Remarks by Ambassador John J. Sullivan
International Holocaust Remembrance Day
Jewish Museum and Tolerance Center
January 27, 2020
Rabbi Lazar, Rabbi Boroda, honored guests. As you probably know, I arrived in Moscow less than two weeks ago, and this is one of the first public events in which I have had the opportunity to participate.
Thank you for inviting me to join with you at this solemn event for International Holocaust Remembrance Day. As others have recalled, I am mindful that today marks the 75th anniversary of the liberation of Auschwitz-Birkenau, a horrific concentration camp where over a million people perished.
In observing International Holocaust Remembrance Day, we join people all over the world in honoring the victims of this unparalleled crime against humanity. We mourn the six million Jews and millions of Slavs, Roma, Jehovah’s Witnesses, LGBTI individuals, and persons with disabilities who were so cruelly murdered by the Nazi regime.

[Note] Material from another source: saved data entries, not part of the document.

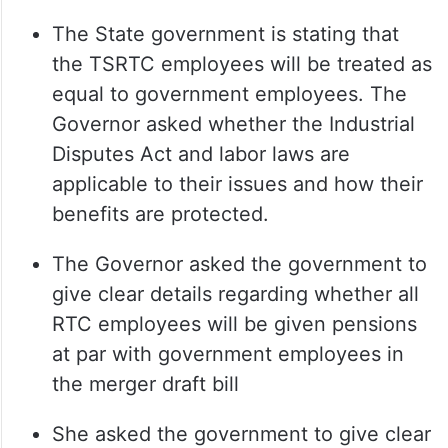
The State government is stating that
the TSRTC employees will be treated as
equal to government employees. The
Governor asked whether the Industrial
Disputes Act and labor laws are
applicable to their issues and how their
benefits are protected.
The Governor asked the government to
give clear details regarding whether all
RTC employees will be given pensions
at par with government employees in
the merger draft bill
She asked the government to give clear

I stand before you today to underscore the United States’ unwavering commitment to preserving the memory of the Holocaust and doing everything possible to prevent anything like it from happening ever again.

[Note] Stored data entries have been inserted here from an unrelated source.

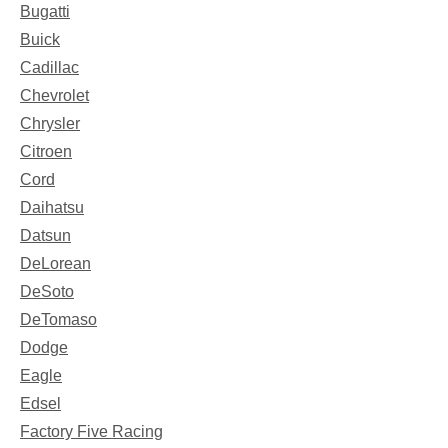
Bugatti
Buick
Cadillac
Chevrolet
Chrysler
Citroen
Cord
Daihatsu
Datsun
DeLorean
DeSoto
DeTomaso
Dodge
Eagle
Edsel
Factory Five Racing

Russians, Americans, and all nations, have a moral obligation not only to recognize the atrocities committed during the Holocaust, but also to learn from them. We have a moral obligation to confront hatred, prejudice, and discrimination wherever we see them. We have a moral obligation to combat anti-Semitism, and to teach our children the values of tolerance, acceptance, and love.
The strength and bravery of those who survived the Holocaust has always inspired me, and it is critical that we preserve their voices for future generations.
I am encouraged by the incredible work that the Jewish Museum and Tolerance Center has done here in Russia toward that goal. The beautiful new exhibit that opens today shows how, even under the most horrific circumstances, people never lose their capacity to hope, love, and forgive.
Thank you again for the opportunity to speak before you today. I look forward to working with the Federation of Jewish Communities of Russia and other Jewish leaders, the Russian government, and representatives of other faith communities in promoting tolerance and interfaith cooperation during my time as Ambassador here.